Shadows of Defeat:
Too Little Too Late
Shadows of Defeat bringen mit "Too Little Too Late" nicht nur ihr drittes Studio-Album heraus, sondern schmettern auch ein Brett aus Melodic-Hardcore-Punk der alten Schule aus den Stereo-Boxen. Dreht man am Bandnamen-Glücksrad, bleibt der Zeiger immer wieder bei Good Riddance, Lagwagon und Skin Of Tears stehen. Besonders gut gelungen finde ich das extrem tighte und schnelle Schlagzeug. Breaks sind punktgenau und dieses Double-Bass-Geknüppel ist der Wahnsinn! Da gehen im Vergleich dazu die ebenfalls gut gespielten Gitarrenspuren sogar ein wenig unter. Produziert hat der Schlagzeuger das gute Dingen übrigens auch noch selbst, und da sage noch einer unsere ständigen Schlagzeuger*innen-Fotos wären übertrieben! Das Mastering hat Paul Miner übernommen, der das auch schon für u.a. Death By Stereo, New Found Glory oder Atreyu gemacht hat. Das erklärt dann natürlich wieder, warum das Album qualitativ so hochwertig ist.

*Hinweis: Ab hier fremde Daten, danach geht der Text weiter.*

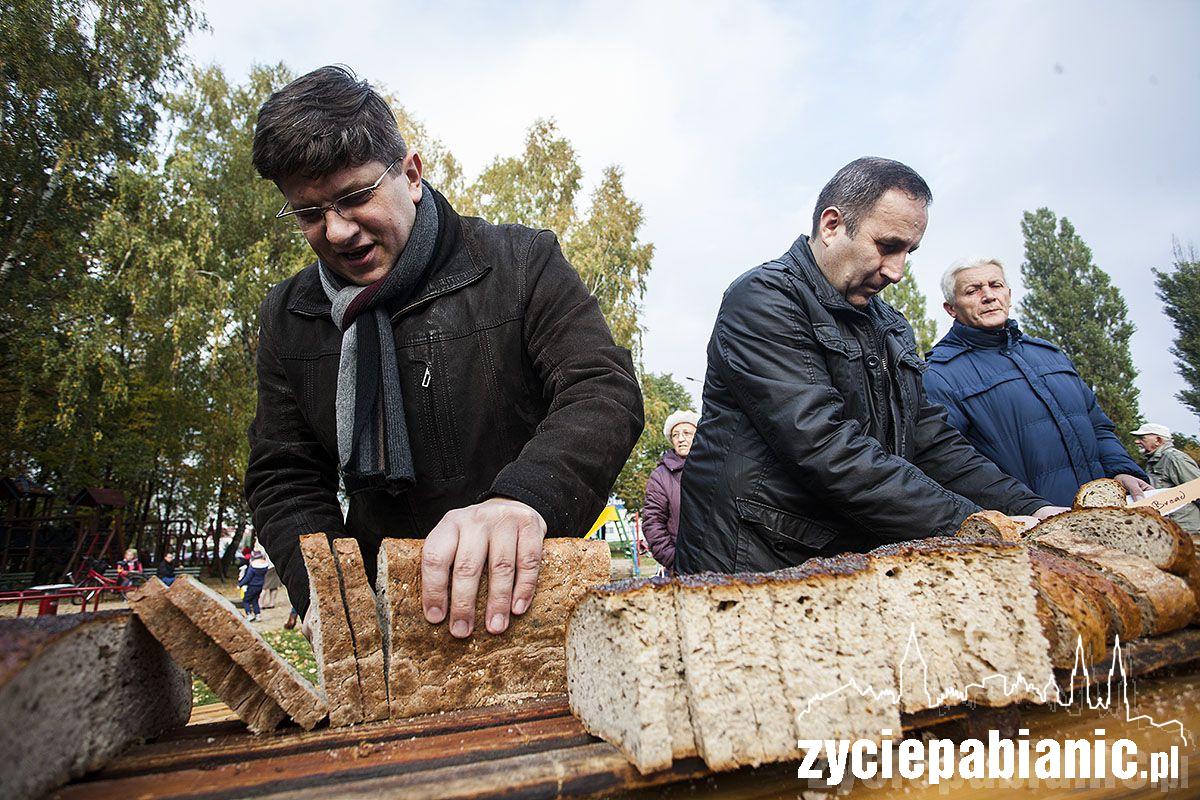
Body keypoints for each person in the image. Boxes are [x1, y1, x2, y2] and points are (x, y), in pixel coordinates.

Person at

Hochwertig sind auch die politischen sowie persönlichen Texte, die, auch wenn man bei "Eidgenoss My Ass" etwas anderes denken könnte, alle englisch sind.
Vinyl-Sammler müssen jetzt aber mal ganz stark sein: Auch wenn für die Zeichnung des schicken Covers extra Luc Martin engagiert wurde, gibt es das gute Stück nur als Download oder als CD zu erwerben.
Fazit: Früher war alles besser? Am Arsch! Heute gibt es auch noch geile 90er-Mucke, die letztendlich sogar hochwertiger ist, wirklich!
Anspieltipps: Eidgenoss My Ass, Humanity Out Of Town.